* THE PROBLEM *
Your response should consist of the entries below, reproduced exactly and without their images.

* DATA FOR ANALYSIS *
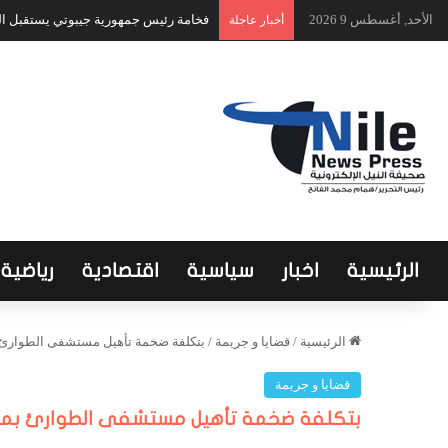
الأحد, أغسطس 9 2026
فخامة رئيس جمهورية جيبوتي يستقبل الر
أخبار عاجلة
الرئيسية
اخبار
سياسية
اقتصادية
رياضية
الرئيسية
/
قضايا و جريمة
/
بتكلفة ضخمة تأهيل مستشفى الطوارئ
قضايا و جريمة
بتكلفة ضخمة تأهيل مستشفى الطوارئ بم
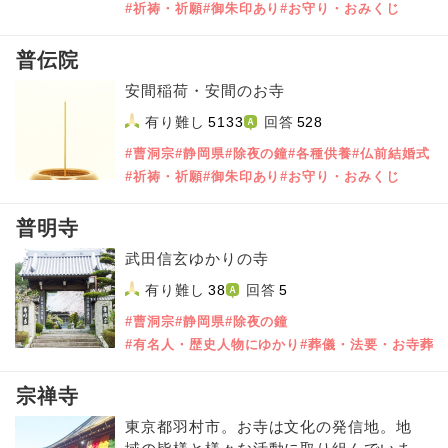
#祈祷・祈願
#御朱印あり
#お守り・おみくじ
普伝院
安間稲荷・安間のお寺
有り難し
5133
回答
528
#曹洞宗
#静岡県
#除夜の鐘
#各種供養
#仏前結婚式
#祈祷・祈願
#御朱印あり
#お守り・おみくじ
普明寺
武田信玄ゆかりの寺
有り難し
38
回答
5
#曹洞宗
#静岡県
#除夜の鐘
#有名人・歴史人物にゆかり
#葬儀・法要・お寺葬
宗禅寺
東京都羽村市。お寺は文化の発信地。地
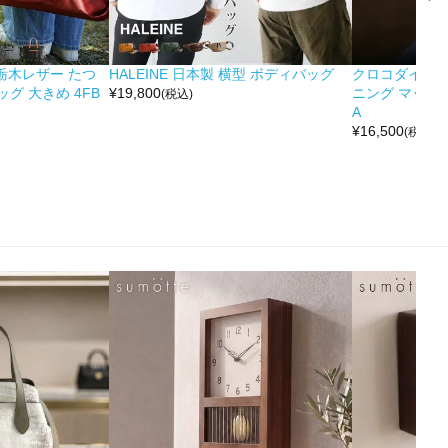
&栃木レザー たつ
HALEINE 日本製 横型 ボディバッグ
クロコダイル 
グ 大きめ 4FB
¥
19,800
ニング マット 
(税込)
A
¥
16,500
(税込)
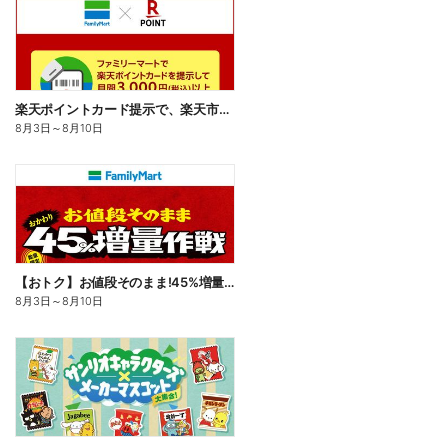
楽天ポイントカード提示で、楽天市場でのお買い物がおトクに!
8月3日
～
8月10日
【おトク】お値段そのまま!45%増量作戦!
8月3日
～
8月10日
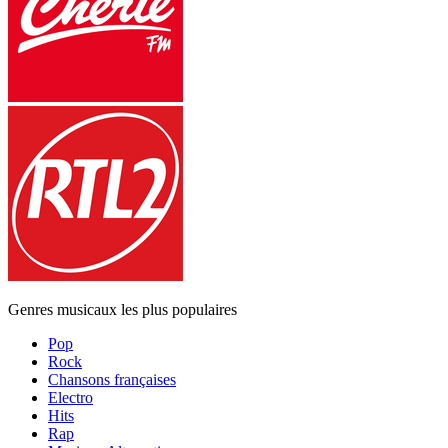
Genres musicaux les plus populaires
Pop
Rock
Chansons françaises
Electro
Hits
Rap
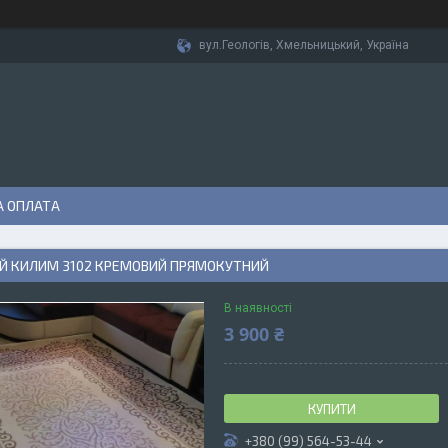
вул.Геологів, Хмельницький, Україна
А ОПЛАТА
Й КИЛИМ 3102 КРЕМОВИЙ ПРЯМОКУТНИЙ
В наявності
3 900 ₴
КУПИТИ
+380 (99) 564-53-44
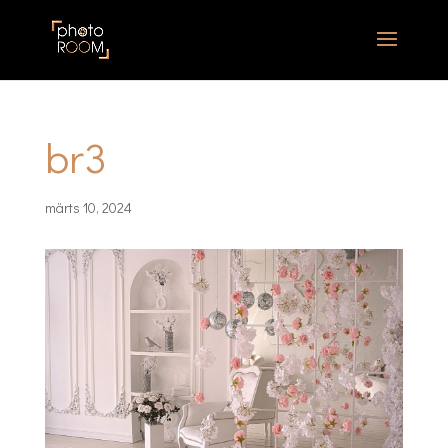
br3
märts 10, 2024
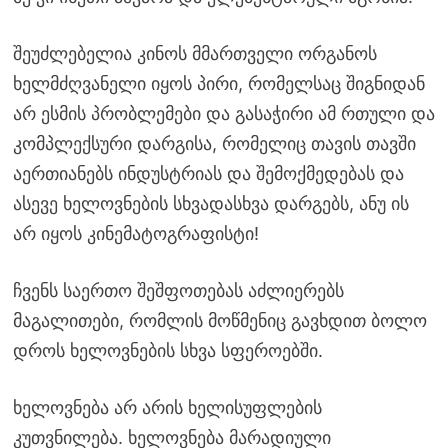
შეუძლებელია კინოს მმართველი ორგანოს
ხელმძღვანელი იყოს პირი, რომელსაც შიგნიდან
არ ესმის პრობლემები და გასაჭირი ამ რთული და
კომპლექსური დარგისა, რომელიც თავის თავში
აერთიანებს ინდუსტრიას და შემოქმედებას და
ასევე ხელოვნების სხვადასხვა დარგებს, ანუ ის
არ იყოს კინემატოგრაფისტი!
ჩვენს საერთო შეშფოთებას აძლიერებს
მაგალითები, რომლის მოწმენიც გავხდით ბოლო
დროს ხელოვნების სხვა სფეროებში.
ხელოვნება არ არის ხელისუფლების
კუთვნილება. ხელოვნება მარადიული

* SOLUTION FOR THIS PROBLEM *
الأحد, أغسطس 9 2026
فخامة رئيس جمهورية جيبوتي يستقبل الر
أخبار عاجلة
الرئيسية
اخبار
سياسية
اقتصادية
رياضية
الرئيسية
/
قضايا و جريمة
/
بتكلفة ضخمة تأهيل مستشفى الطوارئ
قضايا و جريمة
بتكلفة ضخمة تأهيل مستشفى الطوارئ بم
#祈祷・祈願
#御朱印あり
#お守り・おみくじ
普伝院
安間稲荷・安間のお寺
有り難し
5133
回答
528
#曹洞宗
#静岡県
#除夜の鐘
#各種供養
#仏前結婚式
#祈祷・祈願
#御朱印あり
#お守り・おみくじ
普明寺
武田信玄ゆかりの寺
有り難し
38
回答
5
#曹洞宗
#静岡県
#除夜の鐘
#有名人・歴史人物にゆかり
#葬儀・法要・お寺葬
宗禅寺
東京都羽村市。お寺は文化の発信地。地
&栃木レザー たつ
HALEINE 日本製 横型 ボディバッグ
クロコダイル 
グ 大きめ 4FB
¥
19,800
ニング マット 
(税込)
A
¥
16,500
(税込)
楽天ポイントカード提示で、楽天市場でのお買い物がおトクに!
8月3日
～
8月10日
【おトク】お値段そのまま!45%増量作戦!
8月3日
～
8月10日
Genres musicaux les plus populaires
Pop
Rock
Chansons françaises
Electro
Hits
Rap
вул.Геологів, Хмельницький, Україна
А ОПЛАТА
Й КИЛИМ 3102 КРЕМОВИЙ ПРЯМОКУТНИЙ
В наявності
3 900 ₴
КУПИТИ
+380 (99) 564-53-44
br3
märts 10, 2024
შეუძლებელია კინოს მმართველი ორგანოს
ხელმძღვანელი იყოს პირი, რომელსაც შიგნიდან
არ ესმის პრობლემები და გასაჭირი ამ რთული და
კომპლექსური დარგისა, რომელიც თავის თავში
აერთიანებს ინდუსტრიას და შემოქმედებას და
ასევე ხელოვნების სხვადასხვა დარგებს, ანუ ის
არ იყოს კინემატოგრაფისტი!
ჩვენს საერთო შეშფოთებას აძლიერებს
მაგალითები, რომლის მოწმენიც გავხდით ბოლო
დროს ხელოვნების სხვა სფეროებში.
ხელოვნება არ არის ხელისუფლების
კუთვნილება. ხელოვნება მარადიული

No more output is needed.